++++ Supplied records ++++

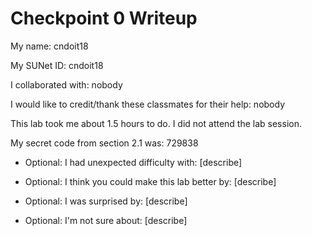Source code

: Checkpoint 0 Writeup
====================

My name: cndoit18

My SUNet ID: cndoit18

I collaborated with: nobody

I would like to credit/thank these classmates for their help: nobody

This lab took me about 1.5 hours to do. I did not attend the lab session.

My secret code from section 2.1 was: 729838

- Optional: I had unexpected difficulty with: [describe]

- Optional: I think you could make this lab better by: [describe]

- Optional: I was surprised by: [describe]

- Optional: I'm not sure about: [describe]
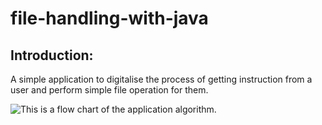 # file-handling-with-java

## Introduction:
A simple application  to digitalise the process of getting instruction from a user and perform simple file operation for them. 


![This is a flow chart of the application algorithm.](https://github.com/marvin-ong/file-handling-with-java/etc/Flow_Chart.png)

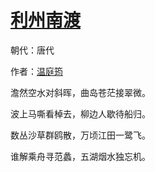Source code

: # [利州南渡](http://so.gushiwen.org/view_31751.aspx)

朝代：唐代

作者：[温庭筠](http://so.gushiwen.org/author_415.aspx)

澹然空水对斜晖，曲岛苍茫接翠微。

波上马嘶看棹去，柳边人歇待船归。

数丛沙草群鸥散，万顷江田一鹭飞。

谁解乘舟寻范蠡，五湖烟水独忘机。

++++

## Exercise aim
Apart from the pictures, write every entry out again exactly.

## Written response
Source code

: Checkpoint 0 Writeup
====================

My name: cndoit18

My SUNet ID: cndoit18

I collaborated with: nobody

I would like to credit/thank these classmates for their help: nobody

This lab took me about 1.5 hours to do. I did not attend the lab session.

My secret code from section 2.1 was: 729838

- Optional: I had unexpected difficulty with: [describe]

- Optional: I think you could make this lab better by: [describe]

- Optional: I was surprised by: [describe]

- Optional: I'm not sure about: [describe]
 # file-handling-with-java

## Introduction:
A simple application  to digitalise the process of getting instruction from a user and perform simple file operation for them. 


![This is a flow chart of the application algorithm.](https://github.com/marvin-ong/file-handling-with-java/etc/Flow_Chart.png)

Source code

: # [利州南渡](http://so.gushiwen.org/view_31751.aspx)

朝代：唐代

作者：[温庭筠](http://so.gushiwen.org/author_415.aspx)

澹然空水对斜晖，曲岛苍茫接翠微。

波上马嘶看棹去，柳边人歇待船归。

数丛沙草群鸥散，万顷江田一鹭飞。

谁解乘舟寻范蠡，五湖烟水独忘机。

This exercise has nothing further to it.